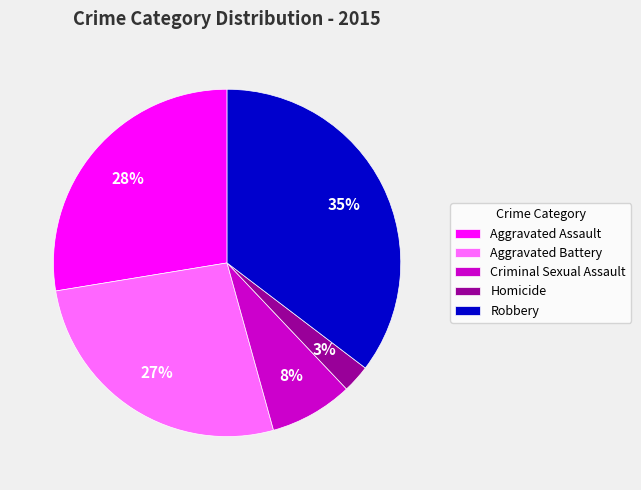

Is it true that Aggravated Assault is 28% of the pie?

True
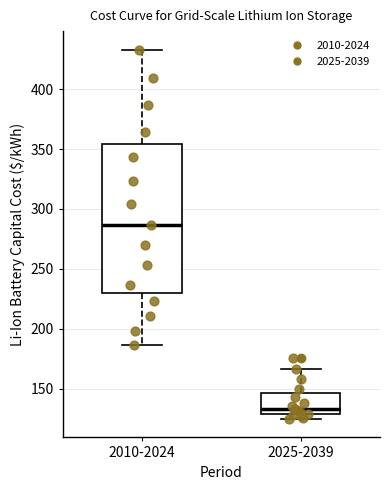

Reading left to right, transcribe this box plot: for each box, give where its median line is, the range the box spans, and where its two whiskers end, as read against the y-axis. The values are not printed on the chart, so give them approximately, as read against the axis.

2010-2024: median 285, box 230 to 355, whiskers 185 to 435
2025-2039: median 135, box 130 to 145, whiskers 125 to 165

## [Task goal]
Please convert the rows above into a JSON list of strings with one string per line, skipping blank lines and leaving out the pictures.

## [Solution below]
[
  "Is it true that Aggravated Assault is 28% of the pie?",
  "True",
  "Reading left to right, transcribe this box plot: for each box, give where its median line is, the range the box spans, and where its two whiskers end, as read against the y-axis. The values are not printed on the chart, so give them approximately, as read against the axis.",
  "2010-2024: median 285, box 230 to 355, whiskers 185 to 435",
  "2025-2039: median 135, box 130 to 145, whiskers 125 to 165"
]